Beim Empfang am Abend des 2. Tages bot sich für alle Teilnehmer die Gelegenheit, sich mit anderen Teilnehmern aus der ganzen Welt in entspannter Atmosphäre zu unterhalten und mit einem Drink in der Hand einer brasilianischen Tanzgruppe und Musikband zuzusehen.

Am 3.–5. Tag fanden Vorträge sowie die Vorstellung von Postern und Videos statt. Außerdem wurden die Gewinner der besten Abstracts für Grundlagenforschung, Video, innovative Forschung und konservatives Management geehrt.

S. Hagen et al. („A multicentre randomized controlled trial of a pelvic floor muscle training intervention for the prevention of pelvic organ prolaps (PREVPROL)“ sowie K. Notten et al. („Do levator ani muscle defects predict recurrent POP after anterior colporraphy?“) teilten sich den Preis für den besten klinischen Abstract.

B. Junginger, Physiotherapeutin aus Deutschland, stellte in ihrem Videoabstract dar, wie wichtig Wahrnehmung des Beckenbodens vor Kräftigungsübungen ist. Als Biofeedback für die Darstellung korrekter Kontraktion diente Ultraschall.

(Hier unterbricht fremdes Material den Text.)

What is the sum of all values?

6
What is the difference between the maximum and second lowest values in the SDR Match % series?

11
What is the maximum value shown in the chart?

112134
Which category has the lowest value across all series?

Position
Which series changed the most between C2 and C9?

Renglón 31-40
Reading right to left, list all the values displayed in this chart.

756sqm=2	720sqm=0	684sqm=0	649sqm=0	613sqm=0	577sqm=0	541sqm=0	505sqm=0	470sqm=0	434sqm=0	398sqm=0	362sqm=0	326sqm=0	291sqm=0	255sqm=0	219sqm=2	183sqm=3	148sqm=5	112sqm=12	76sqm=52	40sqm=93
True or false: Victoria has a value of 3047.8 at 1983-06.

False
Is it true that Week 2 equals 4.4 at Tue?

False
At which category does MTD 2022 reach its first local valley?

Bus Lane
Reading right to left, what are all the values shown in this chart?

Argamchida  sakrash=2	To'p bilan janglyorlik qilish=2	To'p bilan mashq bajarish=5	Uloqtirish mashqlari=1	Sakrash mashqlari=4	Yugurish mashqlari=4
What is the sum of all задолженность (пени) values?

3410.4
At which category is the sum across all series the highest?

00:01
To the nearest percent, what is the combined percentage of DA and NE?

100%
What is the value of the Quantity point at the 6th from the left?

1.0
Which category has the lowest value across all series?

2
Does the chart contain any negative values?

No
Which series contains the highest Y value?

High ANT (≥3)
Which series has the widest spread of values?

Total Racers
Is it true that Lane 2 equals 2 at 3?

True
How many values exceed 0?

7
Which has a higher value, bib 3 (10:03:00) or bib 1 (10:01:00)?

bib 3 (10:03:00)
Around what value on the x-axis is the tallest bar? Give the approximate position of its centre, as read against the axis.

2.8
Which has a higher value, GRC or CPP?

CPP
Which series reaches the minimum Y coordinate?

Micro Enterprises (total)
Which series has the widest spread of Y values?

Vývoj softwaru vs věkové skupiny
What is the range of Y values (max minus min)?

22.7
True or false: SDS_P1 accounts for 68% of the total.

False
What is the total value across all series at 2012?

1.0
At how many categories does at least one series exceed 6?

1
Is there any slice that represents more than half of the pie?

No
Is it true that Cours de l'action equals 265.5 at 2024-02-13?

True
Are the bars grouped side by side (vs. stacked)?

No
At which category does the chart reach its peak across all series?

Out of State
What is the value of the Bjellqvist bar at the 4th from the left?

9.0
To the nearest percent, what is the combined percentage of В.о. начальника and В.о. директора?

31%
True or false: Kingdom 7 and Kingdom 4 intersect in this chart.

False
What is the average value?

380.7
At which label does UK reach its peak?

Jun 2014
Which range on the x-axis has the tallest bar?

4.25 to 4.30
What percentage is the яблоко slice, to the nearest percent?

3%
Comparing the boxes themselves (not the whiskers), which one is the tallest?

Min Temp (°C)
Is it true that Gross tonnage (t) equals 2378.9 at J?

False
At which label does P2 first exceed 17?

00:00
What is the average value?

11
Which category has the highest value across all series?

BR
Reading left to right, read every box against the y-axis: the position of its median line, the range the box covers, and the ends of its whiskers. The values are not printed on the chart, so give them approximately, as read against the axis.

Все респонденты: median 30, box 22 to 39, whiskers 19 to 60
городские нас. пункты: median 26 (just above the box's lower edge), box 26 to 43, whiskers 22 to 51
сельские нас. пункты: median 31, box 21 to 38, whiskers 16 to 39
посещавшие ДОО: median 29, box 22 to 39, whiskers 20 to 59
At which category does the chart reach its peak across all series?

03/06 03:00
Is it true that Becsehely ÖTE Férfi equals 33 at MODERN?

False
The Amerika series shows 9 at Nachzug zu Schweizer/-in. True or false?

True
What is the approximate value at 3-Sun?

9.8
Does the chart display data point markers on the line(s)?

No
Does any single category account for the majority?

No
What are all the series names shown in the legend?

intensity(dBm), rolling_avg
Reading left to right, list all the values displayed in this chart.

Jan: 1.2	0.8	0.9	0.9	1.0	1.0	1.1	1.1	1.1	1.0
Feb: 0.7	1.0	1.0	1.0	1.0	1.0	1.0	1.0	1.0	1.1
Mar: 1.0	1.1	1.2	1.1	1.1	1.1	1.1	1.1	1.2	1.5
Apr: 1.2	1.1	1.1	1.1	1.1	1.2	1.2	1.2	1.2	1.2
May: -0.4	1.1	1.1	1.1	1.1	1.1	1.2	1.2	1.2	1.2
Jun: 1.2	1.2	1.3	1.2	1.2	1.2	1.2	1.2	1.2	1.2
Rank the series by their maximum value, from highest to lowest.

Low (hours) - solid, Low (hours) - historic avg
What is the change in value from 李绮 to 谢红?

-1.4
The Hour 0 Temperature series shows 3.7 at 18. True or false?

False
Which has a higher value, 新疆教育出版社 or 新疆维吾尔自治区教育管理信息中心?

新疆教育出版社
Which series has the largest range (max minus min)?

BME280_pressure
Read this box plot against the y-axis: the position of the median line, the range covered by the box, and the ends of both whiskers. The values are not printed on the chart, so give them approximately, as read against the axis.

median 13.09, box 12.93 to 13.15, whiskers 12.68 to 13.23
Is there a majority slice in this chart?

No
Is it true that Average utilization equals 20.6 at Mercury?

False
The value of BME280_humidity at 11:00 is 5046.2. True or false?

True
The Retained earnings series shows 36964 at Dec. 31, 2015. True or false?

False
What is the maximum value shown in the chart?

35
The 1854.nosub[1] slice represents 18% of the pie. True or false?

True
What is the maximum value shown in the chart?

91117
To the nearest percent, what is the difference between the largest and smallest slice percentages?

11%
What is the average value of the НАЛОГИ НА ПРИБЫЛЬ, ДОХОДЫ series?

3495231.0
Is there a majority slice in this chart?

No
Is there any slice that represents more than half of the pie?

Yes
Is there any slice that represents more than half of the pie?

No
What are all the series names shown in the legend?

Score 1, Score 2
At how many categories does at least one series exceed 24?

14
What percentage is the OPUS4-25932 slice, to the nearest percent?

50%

B. Goedle-Purrer aus Österreich nutze in ihrer Forschungsarbeit Ultraschall, um Patienten mit Inkontinenz nach radikaler Prostataoperation zu zeigen, wie sie ihre Beckenbodenmuskulatur korrekt anspannen und kräftigen können. Sie stellte zudem fest, dass die Anleitung der Patienten mit Ultraschall eine positive Auswirkung auf die Selbstmotivation von Patienten nach radikaler Prostataektomie hatte, regelmäßig zu üben.

In der Ausstellungshalle konnte man sich über die neuesten Technologien für Geräte und Hilfsmittel zur Behandlung und bei Operationen informieren oder mehr über neue Medikamente erfahren.

Während der 5 Tage lud das angenehme Klima in Rio bei Tag und Nacht dazu ein, die gastfreundliche Stadt zu erobern, sich mit Kollegen bei einem gemütlichen Essen oder am Strand der Copacabana auszutauschen.

Der nächste Kongress findet vom 5.–9. Oktober 2015 in Montreal/Kanada statt.